= Franklin Brito =

Venezuelan biologist and political activist (1960 - 2010)

Franklin José Brito Rodríguez (5 September 1960 – 30 August 2010) was a Venezuelan agricultural producer and biologist who gained national and international prominence over a land ownership dispute with the Venezuelan government's National Lands Institute INTI, which encouraged and allowed a neighboring farm owned by government supporters to invade and seize a large part of his land. He carried out a series of legal challenges and public protests from 2004, often coinciding with other protests such as the 2007 Venezuelan demonstrations. Brito's protests culminated in his death due to a hunger strike. Brito's death, which came in the highly charged pre-election atmosphere of the 2010 Venezuelan parliamentary election, led to widespread domestic and international media coverage.

==Initial claims==
In 1999 the Instituto Agrario Nacional gave Brito a tax-free title to a 717 acre property he owned in La Tigrera, in Sucre, Bolivar State.

In 2002 Brito submitted a project to the Corporación Venezolana de Guayana (CVG) to combat a disease that was affecting the yam plantations in Sucre Municipality, Bolívar State. However, his proposal entered in conflict with another one adopted by Sucre's Mayor, Juan Carlos Figarella, a member of the political party, Fifth Republic Movement.

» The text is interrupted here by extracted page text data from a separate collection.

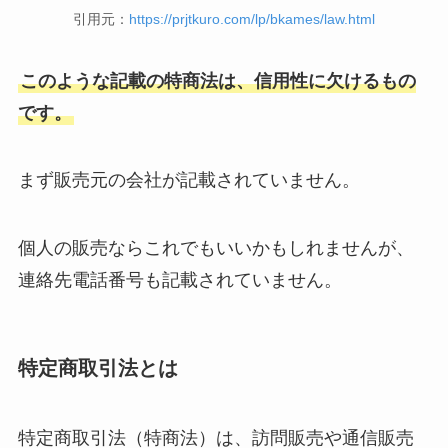
引用元：
https://prjtkuro.com/lp/bkames/law.html
このような記載の特商法は、信用性に欠けるもの
です。
まず販売元の会社が記載されていません。
個人の販売ならこれでもいいかもしれませんが、
連絡先電話番号も記載されていません。
特定商取引法とは
特定商取引法（特商法）は、訪問販売や通信販売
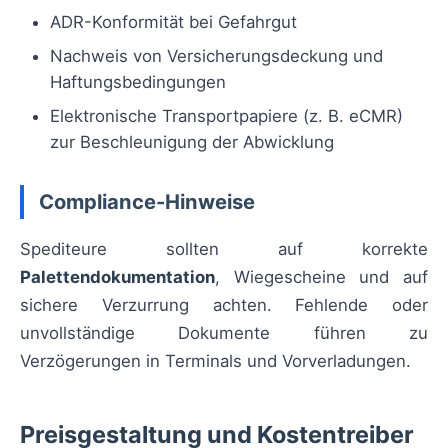
ADR-Konformität bei Gefahrgut
Nachweis von Versicherungsdeckung und
Haftungsbedingungen
Elektronische Transportpapiere (z. B. eCMR)
zur Beschleunigung der Abwicklung
Compliance-Hinweise
Spediteure sollten auf korrekte
Palettendokumentation
, Wiegescheine und auf
sichere Verzurrung achten. Fehlende oder
unvollständige Dokumente führen zu
Verzögerungen in Terminals und Vorverladungen.
Preisgestaltung und Kostentreiber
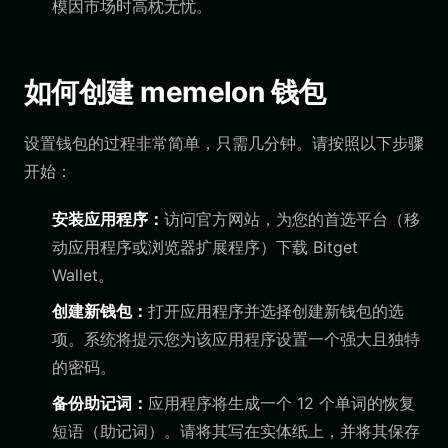
模因市场时高枕无忧。
如何创建 memelon 钱包
设置钱包的过程非常简单，只需几分钟。请按照以下步骤
开始：
安装应用程序：
访问官方网站，为您的首选平台（移
动应用程序或浏览器扩展程序）下载 Bitget
Wallet。
创建新钱包：
打开应用程序并选择创建新钱包的选
项。系统将提示您为该应用程序设置一个强大且独特
的密码。
备份助记词：
应用程序将生成一个 12 个单词的恢复
短语（助记词）。请将其写在实体纸上，并将其保存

Brito also alerted the CVG about the supposed existence of a risk of the misappropriation of the funds in case that Figarella's proposal was accepted. Finally, Sucre's Mayor project was rejected, but Brito lost his post in Sucre Mayoralty's Agricultural Institute shortly after. He was also fired from his job as a secondary school teacher, and his wife from her job as a teacher at another public school. In both cases, the Britos denounced that their longevity and severance benefits were not paid.

Since March 2003, Brito claimed that some land titles issued to neighbours overlapped with parts of his farm.

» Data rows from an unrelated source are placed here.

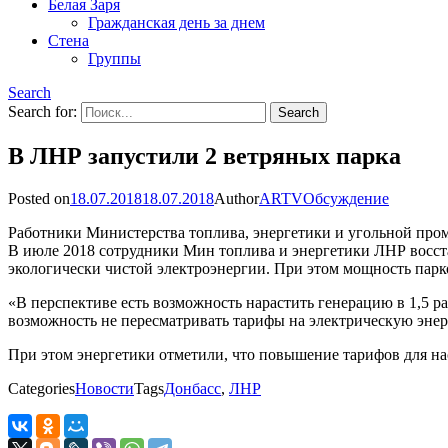
Белая Заря
Гражданская день за днем
Стена
Группы
Search
Search for:
В ЛНР запустили 2 ветряных парка
Posted on
18.07.2018
18.07.2018
Author
ARTV
Обсуждение
Работники Министерства топлива, энергетики и угольной про
В июле 2018 сотрудники Мин топлива и энергетики ЛНР восста
экологически чистой электроэнергии. При этом мощность парк
«В перспективе есть возможность нарастить генерацию в 1,5 р
возможность не пересматривать тарифы на электрическую эне
При этом энергетики отметили, что повышение тарифов для нас
Categories
Новости
Tags
Донбасс
,
ЛНР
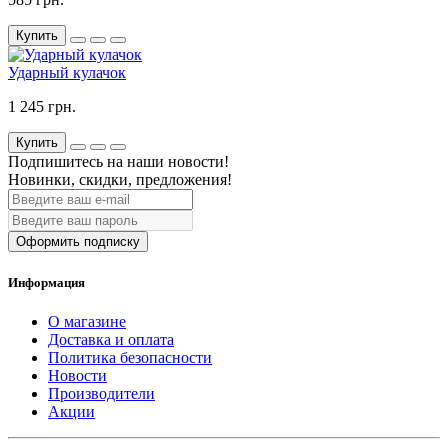
Купить
Ударный кулачок
1 245 грн.
Купить
Подпишитесь на наши новости!
Новинки, скидки, предложения!
Оформить подписку
Информация
О магазине
Доставка и оплата
Политика безопасности
Новости
Производители
Акции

According to Brito, his dispute began when a 59 acre part of his 716 acre farm in Bolívar State was taken over by neighbours and that he later found out that the neighbours had been authorised by the INTI, a land reform agency of the Venezuelan government. Brito said that the takeover was orchestrated due to a grudge by Juan Carlos Figarella, whom he believed corrupt.

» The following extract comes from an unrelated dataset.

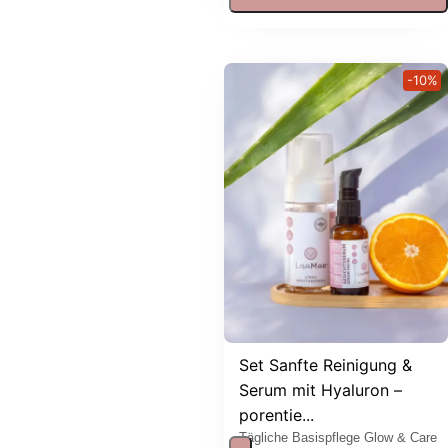
-10%
Set Sanfte Reinigung &
Serum mit Hyaluron –
porentie...
Tägliche Basispflege Glow & Care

The Supreme Tribunal of Venezuela turned down Brito´s claim on formal grounds, in March 2007. However, it expressly ordered INTI to reestablish access to Brito´s land by rendering null and void those titles given by INTI to Brito's neighbours.

==Legal challenges and public protests==
After Brito lost part of his farm, he carried out a range of public protests in order to raise public support for his cause, including a total of six hunger strikes. His first hunger strike took place on 24 November 2004. In 2005 Brito amputated his finger in front of television cameras after the court decided against him. In 2006 an appeal to a higher court was ruled inadmissible. A second hunger strike followed. In 2007 the Supreme Tribunal of Justice turned down his case. The government had a habit of reneging on its promises after he ended his hunger strikes. At one point Brito turned down almost all of a government settlement of $230,000 on the grounds that he believed it could be seen as illegal and potentially lead to his incarceration for corruption.

In July 2009 he began another protest in front of the Organisation of American States building in Venezuela, which lasted until December 2009, when INTI revoked the disputed land titles for humanitarian reasons due to Brito's continuing hunger strikes. However, Brito rejected this as not firmly legal, and began another protest in front of the OAS building, leading the OAS to offer mediation. In January 2010 the Venezuelan Attorney General applied to a court to have Brito moved to a hospital. Brito had been held in the hospital "against his will, virtually incommunicado." The government claimed that the hospitalisation was for his own protection.

==Death==
Brito died, age 49, in the hospital on the evening of 30 August. His family said that Brito had become a "symbol and standard bearer for all those who have been stepped on by power and government arrogance." His death came in the highly charged pre-election atmosphere of the 2010 parliamentary election, and led to widespread domestic and international media coverage. United States Assistant Secretary of State for Public Affairs Philip J. Crowley said that the United States was saddened by Brito's death. Venezuelan Vice President Elías Jaua expressed "regret", reiterating the government's position that Brito's land "had never been expropriated". The government stated that opposition politicians and media were trying to exploit his protest for political gain. On the receipt of a private petition after his death, the Attorney General announced an investigation into whether Brito had been induced to commit suicide by continuing the hunger strike.